Christmas didn’t start well for the McCullough family, and me in particular.
In early December we began to put up the tree balls that are a characteristic decoration of our neighborhood. Tree balls are chicken wire frames crushed into a spherical shape and wrapped in strings of lights. The trick is that they work best when hung high in the bare branches of the many old oak trees in the area.
We don’t put up a lot of them for various reasons, but I had eight ready to go. We managed to get four up in the back yard and three in the front when the slingshot we use to get the cord high in the tree suddenly broke. Not the rubber bands that you pull back, but the frame itself, which simply snapped. We decided we could live with only seven balls in the trees rather than eight.
Until we had a windstorm a few days later and the cords broke on two of the balls in the back. Using a baseball and lots of duct tape we managed to get those two back up, though not as high as they’d been. Another few days and one of the balls in front came down. At that point the weather had turned bad and when it cleared we were deep into other Christmas things, so we declared the ball a yard decoration and left it on the ground.
Then there was the tree. Traditionally we’ve bought a fresh tree to perfume the living room with that lovely pine aroma. I’d been warned to shop early because trees were going fast, but it turned out that the eighth of December was too late. The lot I’ve been going to for the last twenty years was down to their last trees and they were a pretty sorry lot. I picked what I thought was the best of the group and brought it home.
After considering our age, the inconvenience of having to select, haul, water, and clean up after a live tree, we decided that next year we’re going to get an artificial tree. That decision became relevant when we discovered that the tree stand was leaking water. Since we didn’t want to invest in another tree stand, we went to work with more duct tape and a plastic garbage bag. It worked! No water leaked out once the tree was set up.
The next curveball thrown by 2020 was for me alone. I’ve made no secret of the fact that I had Covid-19 last March, and I’ve also shared that I have still have symptoms and relapses nine months later. While preparing for some family coming for Christmas (more on that later), I had another Covid relapse (headache, cough, muscle aches, and awful fatigue). And just as I was getting over that I developed painful back spasms.
A call to my doctor’s office resulted in a prescription for muscle relaxers, and suggestions to use ice, heat, and ibuprofen. Fortunately, after a couple of days those worked, and the spasms subsided.
By then my daughter and her family had arrived from Indiana. To make the visit possible, the entire family isolated themselves for two weeks before setting out to be sure they wouldn’t be bringing any germs. They minimized stops on the way here and were masked for all of them.

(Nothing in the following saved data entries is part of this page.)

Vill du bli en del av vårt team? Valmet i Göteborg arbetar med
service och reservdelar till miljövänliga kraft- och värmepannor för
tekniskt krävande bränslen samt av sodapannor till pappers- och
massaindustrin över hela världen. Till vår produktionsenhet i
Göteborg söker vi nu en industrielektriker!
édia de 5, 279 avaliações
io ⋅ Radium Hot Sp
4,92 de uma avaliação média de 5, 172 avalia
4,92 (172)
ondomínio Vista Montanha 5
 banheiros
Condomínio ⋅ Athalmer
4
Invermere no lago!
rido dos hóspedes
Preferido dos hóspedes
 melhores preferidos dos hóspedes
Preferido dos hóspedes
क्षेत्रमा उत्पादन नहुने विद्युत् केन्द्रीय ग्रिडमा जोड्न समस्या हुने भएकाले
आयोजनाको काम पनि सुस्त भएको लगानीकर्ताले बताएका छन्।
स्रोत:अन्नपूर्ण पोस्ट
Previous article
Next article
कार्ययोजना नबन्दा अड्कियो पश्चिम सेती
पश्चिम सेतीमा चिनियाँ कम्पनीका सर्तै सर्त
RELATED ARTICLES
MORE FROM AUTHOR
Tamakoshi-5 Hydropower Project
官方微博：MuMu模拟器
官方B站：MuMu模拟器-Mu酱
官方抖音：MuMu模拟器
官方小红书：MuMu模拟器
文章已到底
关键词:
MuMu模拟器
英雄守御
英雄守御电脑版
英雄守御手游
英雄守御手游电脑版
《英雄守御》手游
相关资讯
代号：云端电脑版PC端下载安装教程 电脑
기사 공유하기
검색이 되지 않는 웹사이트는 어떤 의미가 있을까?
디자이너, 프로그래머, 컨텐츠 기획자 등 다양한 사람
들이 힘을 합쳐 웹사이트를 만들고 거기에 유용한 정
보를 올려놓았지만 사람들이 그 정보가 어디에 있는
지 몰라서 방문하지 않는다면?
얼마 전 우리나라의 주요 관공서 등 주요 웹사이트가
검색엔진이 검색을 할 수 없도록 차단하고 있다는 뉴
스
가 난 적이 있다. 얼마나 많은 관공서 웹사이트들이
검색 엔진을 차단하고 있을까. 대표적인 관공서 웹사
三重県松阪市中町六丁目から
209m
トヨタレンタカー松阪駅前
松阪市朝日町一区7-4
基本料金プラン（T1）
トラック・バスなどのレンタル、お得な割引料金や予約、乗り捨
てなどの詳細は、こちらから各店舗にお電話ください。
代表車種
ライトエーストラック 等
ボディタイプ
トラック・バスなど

After that inauspicious start, we had a good, if somewhat muted Christmas. Other than a few trips to local small playgrounds, we did no trips out other than runs for last minute gifts or to the grocery store and we did miss some of the places we’d normally go. Equally we missed many of the people we’d normally see over the holiday, but we look forward to a future where we’ll be able to do those things and see our family and friends again.
In the end, the rest of the tree balls held and the neighborhood display showed its usual magnificence, the scraggly tree looked warm and friendly when decorated, disguising its bending trunk and the lack of branches from the middle of the tree to the top on one side, and having the family around was great. And, even, though we couldn’t see many of the people we normally would, warm wishes in the form of texts, emails, phone calls, Facetime, cards, letters, and even Facebook posts reminded us how fortunate we are in the network of relatives and friends we have. Even if we couldn’t be with them, we were aware of their presence and good wishes, as we did our best to provide the same for them.